Material and methods
We have examined 17 patients with primary GB receiving standard radio and chemotherapy with temozolomide (RT-TMZ) after leukapheresis and TMZ in combination with DC vaccines. The median age at surgery was 57 y (range: 23–70). Peripheral Blood Lymphocytes (PBLs) were analysed by flow cytometry to identify CD8+ T cells, NK and NKT cells before and after DC vaccines. The ratio of vaccination/baseline frequencies (V/B ratio) of all of the immunological parameters for each patient was calculated, and the median of all of the observations used as the cut off value to separate patients into the 'low' or 'high' groups.

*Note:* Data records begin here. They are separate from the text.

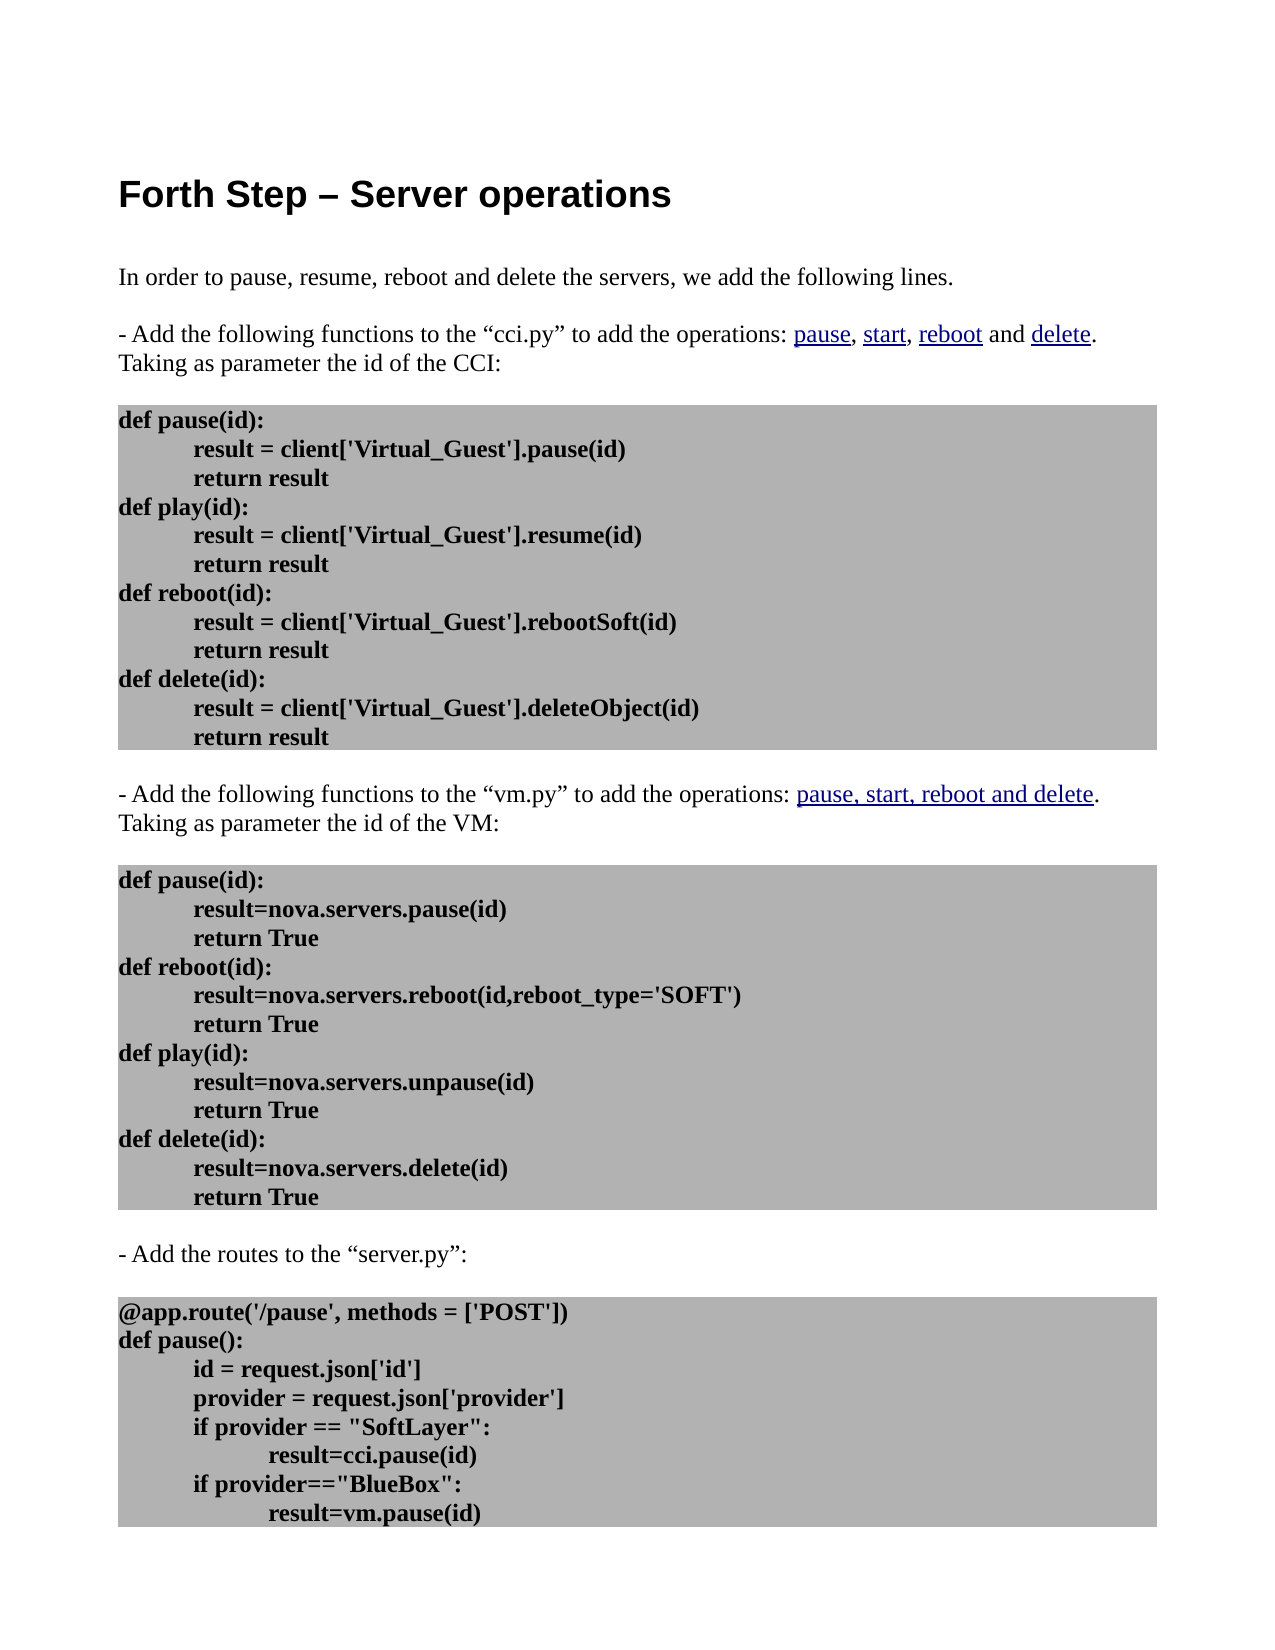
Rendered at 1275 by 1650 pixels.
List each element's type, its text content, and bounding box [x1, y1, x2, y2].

text result=vm.pause(id) [118, 1498, 1157, 1527]
text return result [118, 549, 1157, 578]
text def pause(): [118, 1325, 1157, 1354]
text result = client['Virtual_Guest'].deleteObject(id) [118, 693, 1157, 722]
text return True [118, 1095, 1157, 1124]
text return result [118, 635, 1157, 664]
text return result [118, 463, 1157, 492]
text result=nova.servers.delete(id) [118, 1153, 1157, 1182]
text def reboot(id): [118, 952, 1157, 980]
text def play(id): [118, 492, 1157, 520]
text result = client['Virtual_Guest'].resume(id) [118, 520, 1157, 549]
text In order to pause, resume, reboot and delete the servers, we add the following lines. [118, 262, 1157, 290]
text result = client['Virtual_Guest'].pause(id) [118, 434, 1157, 463]
text def pause(id): [118, 405, 1157, 434]
text return True [118, 1182, 1157, 1210]
text return True [118, 1009, 1157, 1038]
text @app.route('/pause', methods = ['POST']) [118, 1297, 1157, 1325]
text id = request.json['id'] [118, 1354, 1157, 1383]
text result=nova.servers.pause(id) [118, 894, 1157, 923]
text def pause(id): [118, 865, 1157, 894]
text result=nova.servers.unpause(id) [118, 1067, 1157, 1095]
text - Add the following functions to the “cci.py” to add the operations: pause, start, reboot and delete. Taking as parameter the id of the CCI: [118, 319, 1157, 377]
text result = client['Virtual_Guest'].rebootSoft(id) [118, 607, 1157, 635]
text return result [118, 722, 1157, 750]
text return True [118, 923, 1157, 952]
text provider = request.json['provider'] [118, 1383, 1157, 1412]
text def delete(id): [118, 1124, 1157, 1153]
text result=nova.servers.reboot(id,reboot_type='SOFT') [118, 980, 1157, 1009]
text if provider=="BlueBox": [118, 1469, 1157, 1498]
text def reboot(id): [118, 578, 1157, 607]
text - Add the routes to the “server.py”: [118, 1239, 1157, 1268]
text result=cci.pause(id) [118, 1440, 1157, 1469]
subtitle Forth Step – Server operations [118, 172, 1157, 216]
text def delete(id): [118, 664, 1157, 693]
text if provider == "SoftLayer": [118, 1412, 1157, 1440]
text def play(id): [118, 1038, 1157, 1067]
text - Add the following functions to the “vm.py” to add the operations: pause, start, reboot and delete. Taking as parameter the id of the VM: [118, 779, 1157, 837]
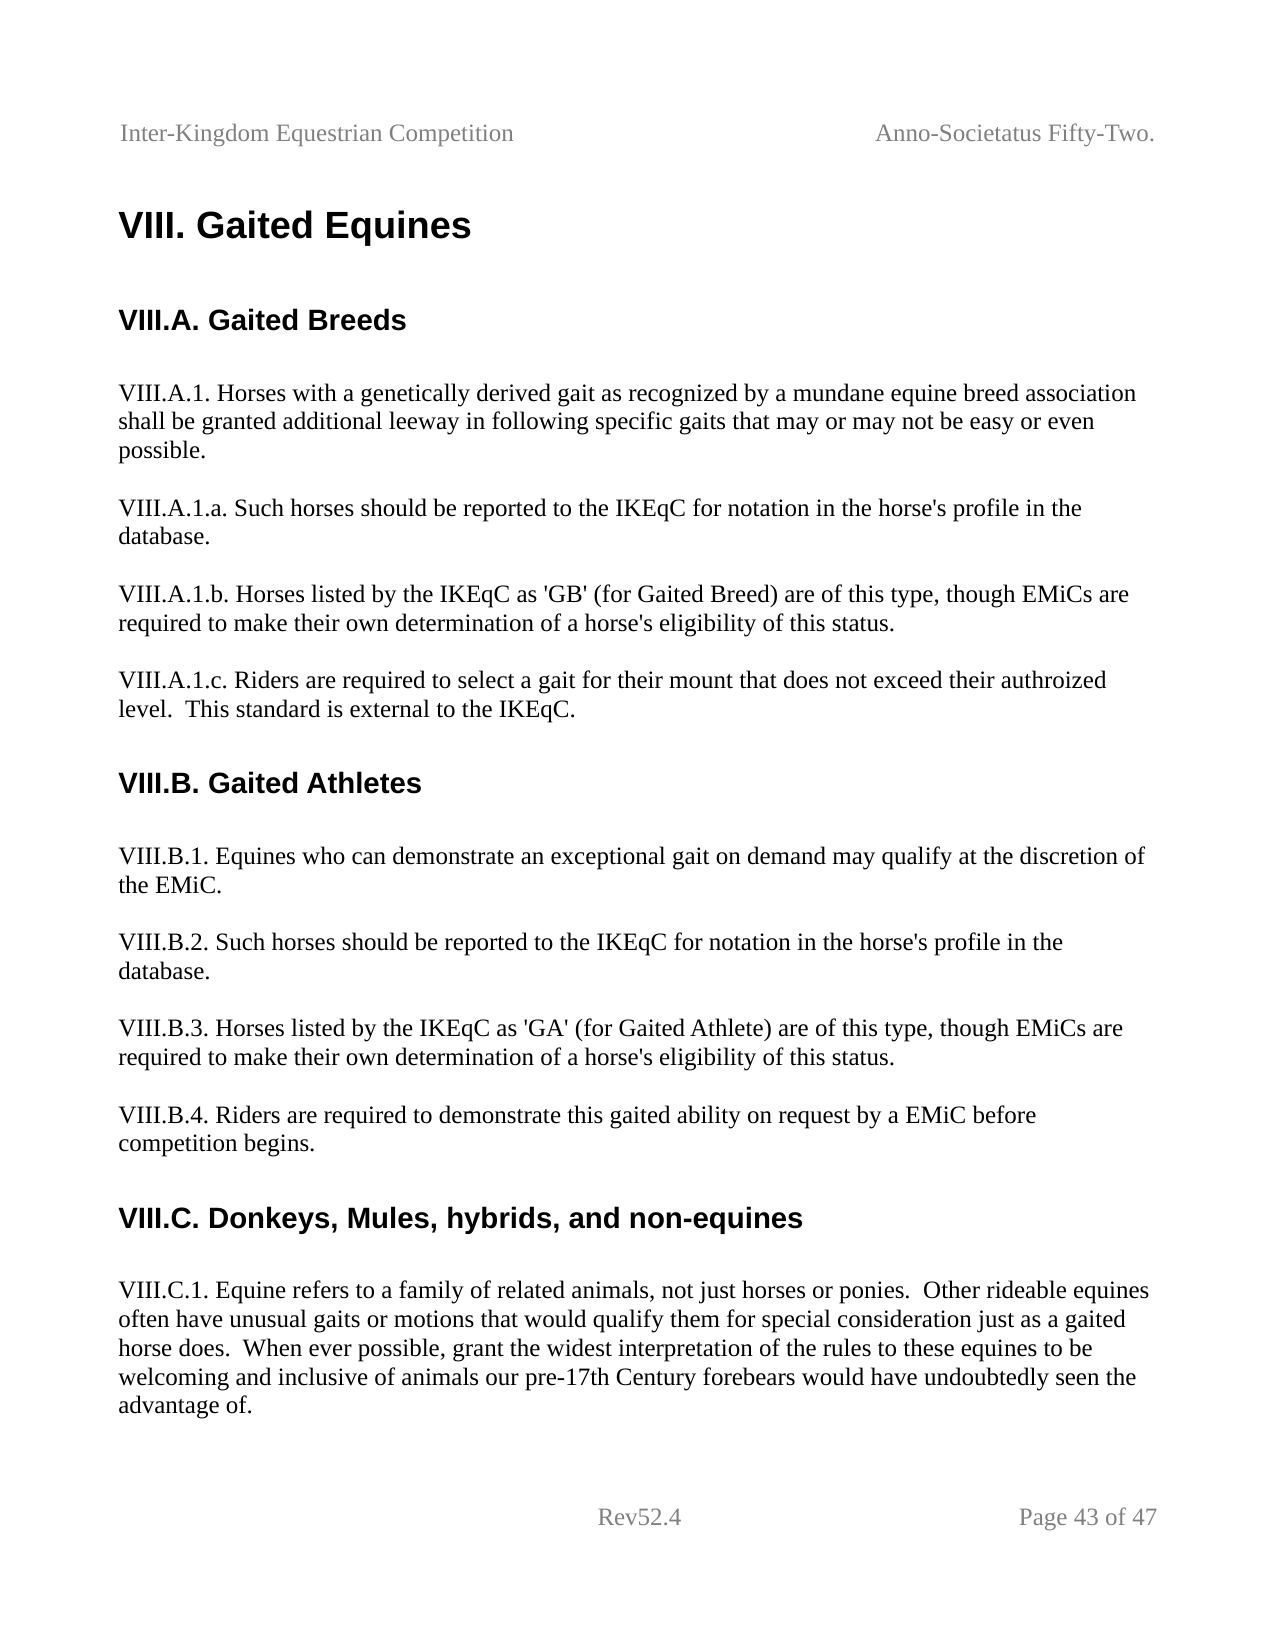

RT-TMZ induced significant lymphopenia (<1000 lymphocytes/microl)) in 13/17 patients (76.4%). V/B ratio was correlated with the progression free survival (PFS) of each patient. Increased V/B ratio for NK cells and in particular NKT cells, but not for CD8 T lymphocytes, was significantly associated with prolonged PFS (median PFS 15 vs 8.5 mo, p=0.03; 15.0 vs 8.0 mo, p=0.002, respectively). Responder patients (PFS ≥ 12) showed increased expression of interferon (IFN)-γ immediately after the second vaccination as evaluated by real time-PCR.
No changes in the expression levels of IFN-γ were observed in the other patients.
Our results encourage further investigation on the role of NK and NKT cells in anti-tumour responses and on possible interference of radio-chemotherapy on activation of CD8+ T cells.